Edwards’ First Letter
Jonathan Edwards was a prolific letter writer, and his surviving letters give a fascinating glimpse into life in colonial America. On this episode of 5 Minutes in Church History, Dr. Stephen Nichols looks at the earliest letter we have from Edwards, written to his sister Mary when he was 12 years old.
Welcome back to another episode of Five Minutes in Church History. When was the last time you sat down and wrote a letter? When was the last time you got a letter?
Well, on this episode, let's take a look at Jonathan Edwards' first letter, the very first he wrote. Now, over the course of his lifetime, he wrote a boatload of letters, but his first one dates to May 10, 1716. He was 12 years old. Now, he very well wrote letters probably before this one, so I must qualify it. This is the first extent letter that we have. That is to say, this is the first known letter that we possess of Jonathan Edwards.
He wrote it to his sister, Mary. First, a word about Jonathan Edwards' family and the family he grew up in. His father was Timothy Edwards. He was a pastor. Timothy Edwards' father, that would be Jonathan Edwards' grandfather, was a pastor. He was the Reverend Richard Edwards there in Hartford, Connecticut. Well, into the family of the Reverend Richard Edwards was born Timothy in 1669. Timothy went on to graduate from Harvard in 1691. In 1694, he married Esther Stoddard. She was the daughter of the famous Solomon Stoddard. He was sometimes called the Pope of the Connecticut River Valley and, of course, he was the longtime minister there in Northampton, Massachusetts. Well, Timothy would die in 1758. That was the same year as his son's death. Esther Stoddard Edwards, she would live a remarkable 99 years of age, almost unheard of in these colonial times. She was born in 1672 and she made it all the way to 1771. Timothy and Esther had 11 children; 10 of them were girls and only one son. That's right, Jonathan Edwards had 10 sisters. There was Esther, and Elizabeth, and Mary, then came Jonathan, and then Eunice, Abigail, Jerusha, Hannah, Lucy and Martha.
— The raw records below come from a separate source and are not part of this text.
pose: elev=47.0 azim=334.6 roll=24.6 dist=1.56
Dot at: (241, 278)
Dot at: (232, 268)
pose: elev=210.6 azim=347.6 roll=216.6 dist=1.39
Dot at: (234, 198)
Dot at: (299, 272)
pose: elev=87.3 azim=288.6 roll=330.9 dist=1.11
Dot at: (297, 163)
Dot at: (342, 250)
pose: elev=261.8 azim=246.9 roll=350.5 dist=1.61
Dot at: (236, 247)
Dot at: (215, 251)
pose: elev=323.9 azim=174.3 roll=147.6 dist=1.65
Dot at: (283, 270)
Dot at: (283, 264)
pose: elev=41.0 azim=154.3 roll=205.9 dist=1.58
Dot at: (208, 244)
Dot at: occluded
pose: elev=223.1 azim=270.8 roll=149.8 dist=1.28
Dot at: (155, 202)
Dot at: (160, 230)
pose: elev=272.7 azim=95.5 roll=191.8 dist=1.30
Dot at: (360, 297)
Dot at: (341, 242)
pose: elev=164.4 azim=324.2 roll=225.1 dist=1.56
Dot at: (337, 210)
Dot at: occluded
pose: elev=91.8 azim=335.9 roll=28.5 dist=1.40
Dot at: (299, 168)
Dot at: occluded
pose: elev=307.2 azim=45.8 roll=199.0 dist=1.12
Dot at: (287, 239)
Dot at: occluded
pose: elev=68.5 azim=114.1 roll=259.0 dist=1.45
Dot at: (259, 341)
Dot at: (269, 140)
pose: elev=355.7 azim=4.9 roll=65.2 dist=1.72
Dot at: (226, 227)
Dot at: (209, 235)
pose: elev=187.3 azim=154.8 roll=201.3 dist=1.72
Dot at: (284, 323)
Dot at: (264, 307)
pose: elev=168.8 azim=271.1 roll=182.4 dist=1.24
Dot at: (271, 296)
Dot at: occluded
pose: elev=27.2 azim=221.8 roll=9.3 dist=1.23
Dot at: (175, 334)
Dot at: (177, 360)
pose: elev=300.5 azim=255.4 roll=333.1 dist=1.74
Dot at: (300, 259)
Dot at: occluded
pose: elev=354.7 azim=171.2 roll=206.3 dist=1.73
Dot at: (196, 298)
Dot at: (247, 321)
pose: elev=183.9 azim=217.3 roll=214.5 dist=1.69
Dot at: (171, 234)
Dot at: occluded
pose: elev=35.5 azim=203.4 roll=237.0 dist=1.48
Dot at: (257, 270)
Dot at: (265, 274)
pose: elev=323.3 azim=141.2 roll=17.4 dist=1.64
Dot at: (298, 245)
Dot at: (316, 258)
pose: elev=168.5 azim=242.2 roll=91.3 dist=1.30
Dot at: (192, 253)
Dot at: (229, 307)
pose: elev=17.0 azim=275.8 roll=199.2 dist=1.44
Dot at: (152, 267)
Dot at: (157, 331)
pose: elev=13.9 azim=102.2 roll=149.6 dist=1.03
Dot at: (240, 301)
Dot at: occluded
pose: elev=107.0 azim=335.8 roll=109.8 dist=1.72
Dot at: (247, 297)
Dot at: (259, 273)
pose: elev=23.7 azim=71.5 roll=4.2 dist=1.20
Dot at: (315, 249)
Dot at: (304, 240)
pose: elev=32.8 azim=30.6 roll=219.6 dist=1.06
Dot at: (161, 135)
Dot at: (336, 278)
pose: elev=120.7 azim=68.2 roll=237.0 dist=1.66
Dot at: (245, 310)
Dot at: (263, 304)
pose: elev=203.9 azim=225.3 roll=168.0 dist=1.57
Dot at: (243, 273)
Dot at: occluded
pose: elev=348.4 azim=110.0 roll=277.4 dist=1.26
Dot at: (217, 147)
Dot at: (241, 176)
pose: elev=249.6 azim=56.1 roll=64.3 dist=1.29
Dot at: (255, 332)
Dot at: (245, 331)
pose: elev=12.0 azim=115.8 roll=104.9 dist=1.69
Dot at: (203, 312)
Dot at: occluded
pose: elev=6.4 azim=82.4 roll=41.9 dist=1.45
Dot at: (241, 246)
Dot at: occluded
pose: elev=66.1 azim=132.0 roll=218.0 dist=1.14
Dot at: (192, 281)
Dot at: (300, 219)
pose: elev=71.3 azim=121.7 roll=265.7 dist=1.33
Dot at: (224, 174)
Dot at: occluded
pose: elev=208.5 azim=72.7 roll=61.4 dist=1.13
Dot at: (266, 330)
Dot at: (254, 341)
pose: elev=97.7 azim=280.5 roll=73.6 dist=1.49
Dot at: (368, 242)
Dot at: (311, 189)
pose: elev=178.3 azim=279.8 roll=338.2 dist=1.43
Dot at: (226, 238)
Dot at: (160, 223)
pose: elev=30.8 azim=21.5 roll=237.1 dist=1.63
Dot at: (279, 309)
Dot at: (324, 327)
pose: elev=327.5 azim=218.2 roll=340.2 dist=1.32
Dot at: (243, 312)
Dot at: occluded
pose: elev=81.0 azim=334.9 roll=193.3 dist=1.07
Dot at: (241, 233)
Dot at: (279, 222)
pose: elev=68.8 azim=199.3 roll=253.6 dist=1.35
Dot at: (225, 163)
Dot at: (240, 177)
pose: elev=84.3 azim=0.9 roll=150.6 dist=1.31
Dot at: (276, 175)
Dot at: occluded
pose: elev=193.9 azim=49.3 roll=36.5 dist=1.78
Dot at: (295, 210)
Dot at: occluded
This letter is to Mary. She was the closest to age in Edwards. He was born in 1703. She was born in 1701. She was likely in Boston at the time he wrote this letter to her. Timothy and Esther sent their daughters off to Boston for finishing school, and so he's writing to her to update her. He tells her about a revival that was taking place in the church there at East Windsor, Connecticut, where their father was pastor.
Jonathan writes:
Dear Sister,
Through the wonderful mercy and goodness of God there hath in this place, been a very remarkable stirring and pouring out of the Spirit of God, and likewise now is, but I think I have reason to think it is in some measure diminished, but I hope not much. About 13 have been joined to the church in an estate of full communion.
So, there it is. A revival in East Windsor, Connecticut. Edwards goes on to say, "I think there comes commonly a Mondays above 30 persons to speak with father about the condition of their souls." What he's talking about there is the Mondays after the Sundays and the sermons that his father, Timothy, would preach. Commonly 30 persons, he tells Mary, would come to have pastoral counseling and to talk to Timothy about the condition of their souls.
Edwards goes on to mention that while there has been a time of general health in the town of East Windsor, five people have died since she's been gone. Goodwife Rockwell, Goodwife Grant, Benjamin Bancroft. He writes about one young man that was drowned in a river, and he also talks about the death, sadly, of an infant.
Then he turns his attention to her sisters and he tells them that Abigail, and Hannah, and Lucy have had the chicken pox, but they're recovering, and then he says, "I myself sometimes am much troubled with the toothache, but these two or three last days, I have not been troubled with it, but very little."
Well, that's all the news that was fit to print that Jonathan wanted to send along to his sister, Mary. I'm Steve Nichols. Thanks for joining us for Five Minutes in Church History.